When using NumPy, we need to understand the version number currently used to ensure that the functions and methods used are correct and effective. In NumPy, we can use the attribute numpy.__version__
to query the currently used version number, for example:
import numpy as np print(np.__version__)
This will output the currently used NumPy version number, for example:
1.19.2
In addition to querying the version number, we can also query more detailed version information of the NumPy library. In NumPy, version information is stored in the numpy.version
module, including version, release time, git submission date and other information. We can use the following code to query version information:
import numpy as np print(np.version.version) print(np.version.full_version) print(np.version.release) print(np.version.git_revision) print(np.version.git_branch) print(np.version.dirty)

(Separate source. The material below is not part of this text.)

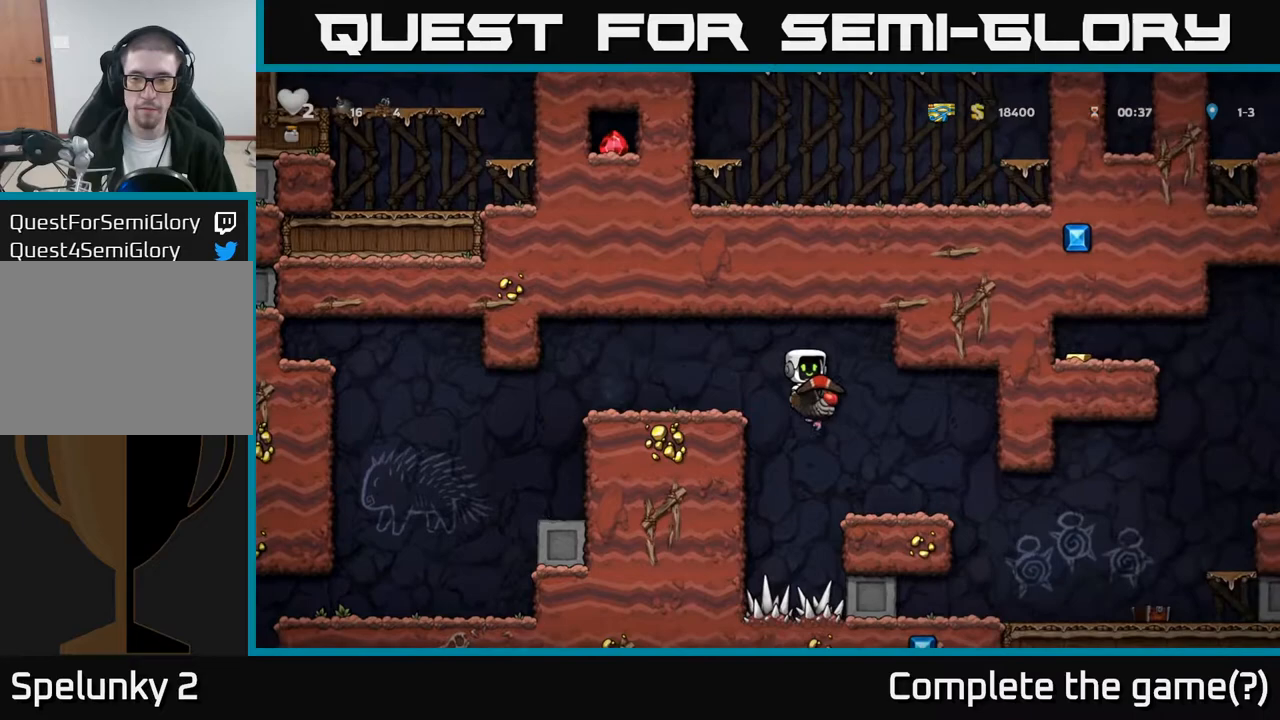
{"buttons": ["DPAD_RIGHT"], "left_stick": "center", "events": []}
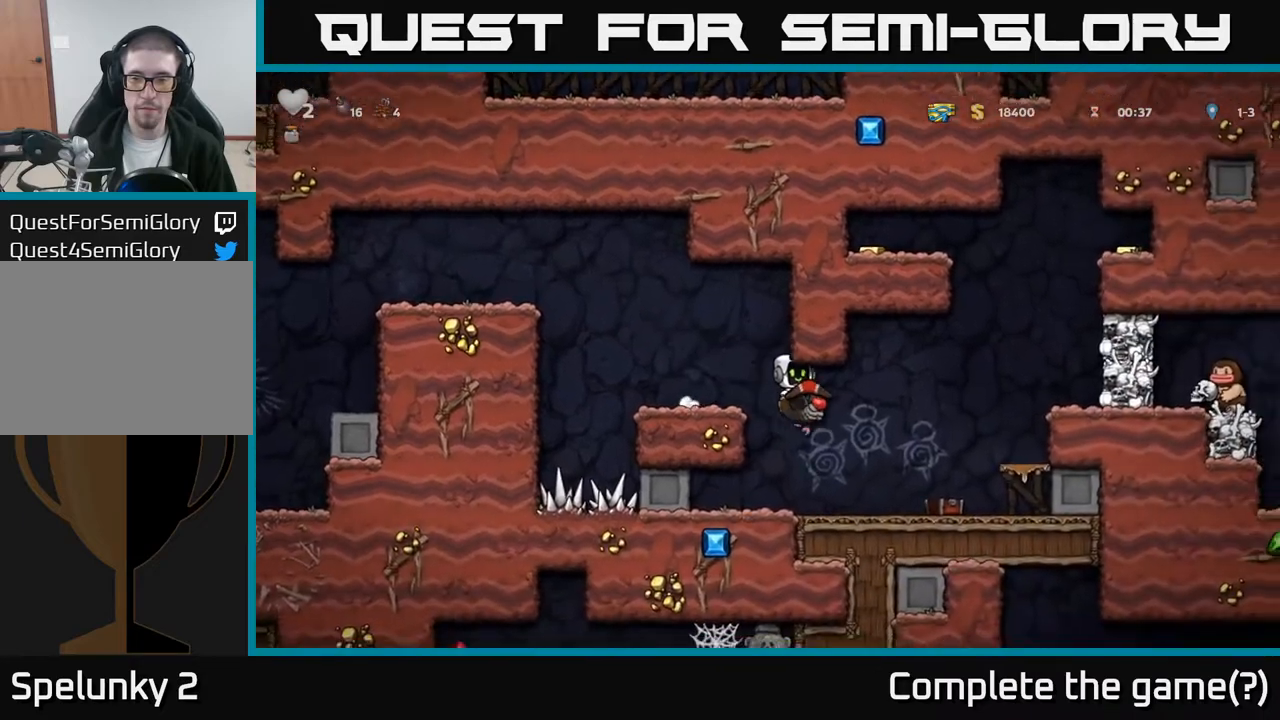
{"buttons": ["A", "DPAD_RIGHT"], "left_stick": "center", "events": [[267, "A", "down"], [367, "A", "up"], [417, "A", "down"]]}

This will output the version information of the NumPy library and other related information. For example:
1.19.2 1.19.2 True d1c4873f424a5469a3cc4c3346951b22e71f7953 master False
Among them, numpy.version.version
and numpy.version.full_version
respectively represent the version number of the NumPy library; numpy.version.release
indicates whether this is a stable version; numpy.version.git_revision
indicates the Git branch version number of the NumPy library; numpy.version.git_branch
indicates the Git branch where the NumPy library is located; numpy.version.dirty
Indicates whether the current branch is a modified version.
In program development, we sometimes need to compare the size of two version numbers in order to determine the compatibility of the program. The NumPy library provides the numpy.version.parse()
method to convert version numbers into a comparable format. For example, we can use the following code to compare the size of two version numbers:
import numpy as np version1 = "1.18.1" version2 = "1.19.2" if np.version.parse(version1) < np.version.parse(version2): print(f"{version2} is newer than {version1}") else: print(f"{version1} is newer than {version2}")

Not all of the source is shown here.